Smol pointed out the article itself states: "Whether this happened or not is an issue for religion scholars, archeologists, anthropologists, and believers to decide on."
Nof's co-authors are biostatistics professor Ian McKeague of Columbia University and atmospheric science professor Nathan Paldor of Hebrew University of Jerusalem.
They came up with the theory after studying records of long-ago water temperatures in the Mediterranean Sea based on core samples of shells and other animal remains taken from the bottom.
The records indicated two lengthy periods between 2,500 and 1,500 years ago were chilly enough during brief cold spells to form springs ice surrounded by open water on the Sea of Galilee, said Nof, a native of Israel.
The unfrozen water would have come from salty springs along the lake's western shore in Tabgha, an area archaeological findings related to Jesus have been documented. It takes colder temperatures to freeze salty water than fresh water.
Nof has calculated the odds of such conditions occurring are about once in 1,000 years, but during Jesus' time the cooler climate may have favored more frequent formations of ice springs -- about once in 30 to 160 years.
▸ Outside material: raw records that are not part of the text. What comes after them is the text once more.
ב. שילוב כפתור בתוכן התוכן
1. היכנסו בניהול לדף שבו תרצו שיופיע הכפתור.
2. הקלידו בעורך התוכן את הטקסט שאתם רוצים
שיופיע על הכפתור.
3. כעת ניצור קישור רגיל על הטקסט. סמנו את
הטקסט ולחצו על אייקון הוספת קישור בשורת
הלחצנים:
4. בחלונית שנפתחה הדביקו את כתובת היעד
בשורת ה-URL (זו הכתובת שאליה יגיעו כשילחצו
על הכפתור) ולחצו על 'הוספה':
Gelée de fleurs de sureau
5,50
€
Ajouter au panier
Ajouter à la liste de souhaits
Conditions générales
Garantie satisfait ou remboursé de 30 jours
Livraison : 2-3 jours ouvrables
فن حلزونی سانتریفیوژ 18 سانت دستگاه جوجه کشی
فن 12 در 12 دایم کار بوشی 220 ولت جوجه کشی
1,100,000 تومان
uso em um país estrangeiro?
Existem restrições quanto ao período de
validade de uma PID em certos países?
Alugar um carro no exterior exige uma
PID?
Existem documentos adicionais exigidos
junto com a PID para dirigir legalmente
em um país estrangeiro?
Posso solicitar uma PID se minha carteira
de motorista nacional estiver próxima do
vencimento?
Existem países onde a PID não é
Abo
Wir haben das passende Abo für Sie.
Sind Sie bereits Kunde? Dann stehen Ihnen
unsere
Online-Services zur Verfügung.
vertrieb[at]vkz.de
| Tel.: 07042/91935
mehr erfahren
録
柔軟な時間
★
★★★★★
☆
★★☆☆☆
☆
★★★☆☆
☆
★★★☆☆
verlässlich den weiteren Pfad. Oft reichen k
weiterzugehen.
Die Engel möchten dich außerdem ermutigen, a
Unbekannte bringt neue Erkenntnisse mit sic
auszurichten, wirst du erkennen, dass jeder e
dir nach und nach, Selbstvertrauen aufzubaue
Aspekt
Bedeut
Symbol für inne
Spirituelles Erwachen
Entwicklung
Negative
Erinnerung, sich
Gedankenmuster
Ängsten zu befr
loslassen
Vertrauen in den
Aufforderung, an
University of Manitoba geologist W.M. Last, the Journal of Paleolimnology's other coeditor, said it is a new approach to studying ancient lake temperatures and has potential for similar studies of other lakes.
Nof and his co-authors are nonbelievers, but he denied they set out to debunk the walking-on-water story.
"This is just what we say could have happened," Nof said. "How that fits into an individual's system of beliefs, I don't know."